Quote the material below word for word, leaving the pictures out of your answer.

* _INFORMATION PROVIDED_:
****************
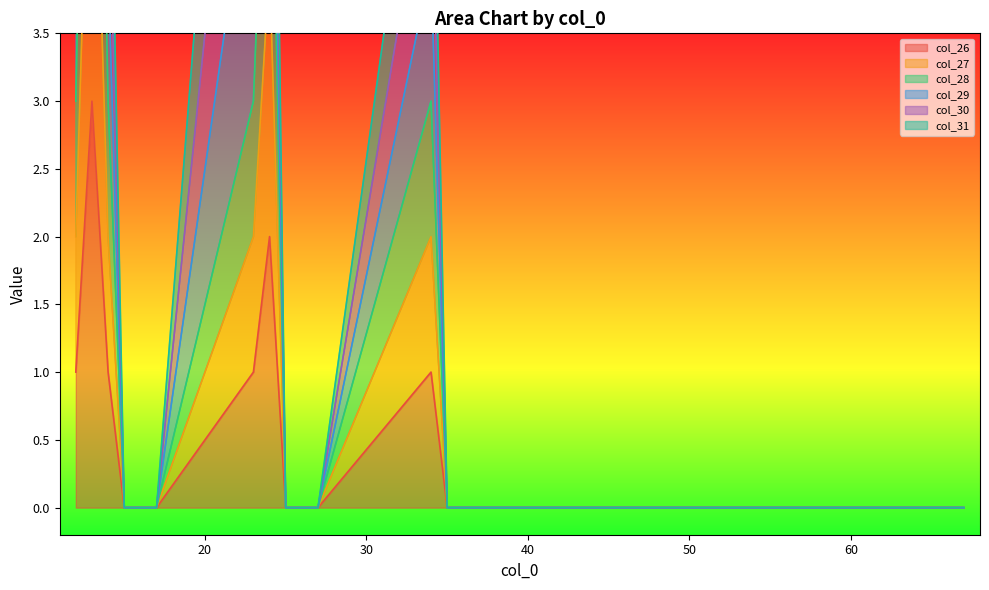

What is the difference between the maximum and second lowest values in the col_27 series?

6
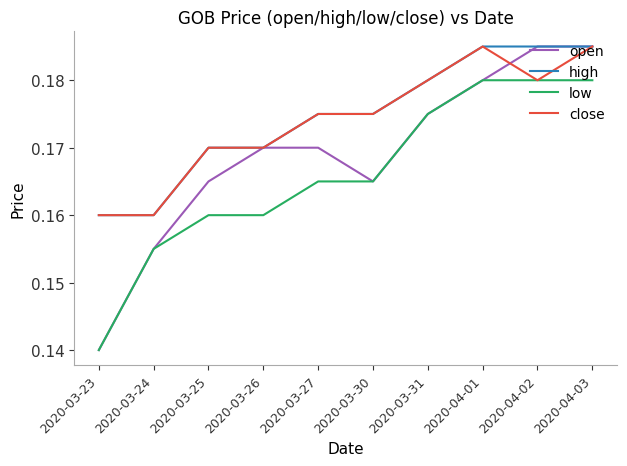

At which label is open closest to 0?

2020-03-23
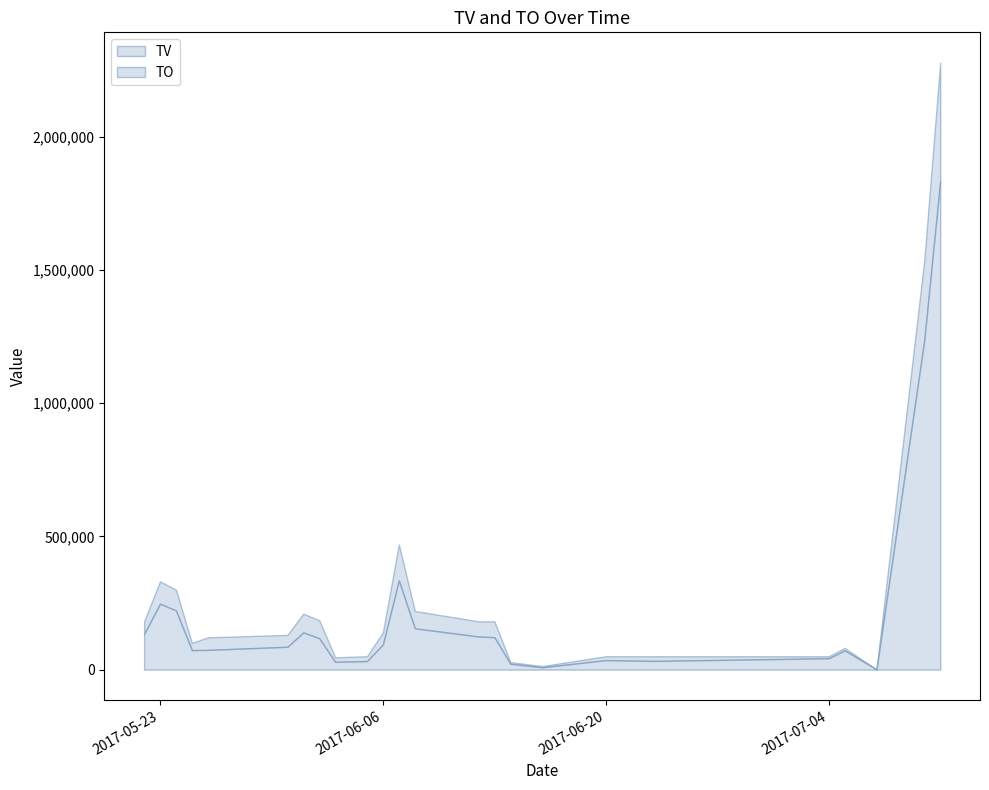

What is the label of the 13th point from the right?

2017-06-07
****************
* _OUTPUT FOR THIS EXERCISE_:
What is the difference between the maximum and second lowest values in the col_27 series?

6

At which label is open closest to 0?

2020-03-23

What is the label of the 13th point from the right?

2017-06-07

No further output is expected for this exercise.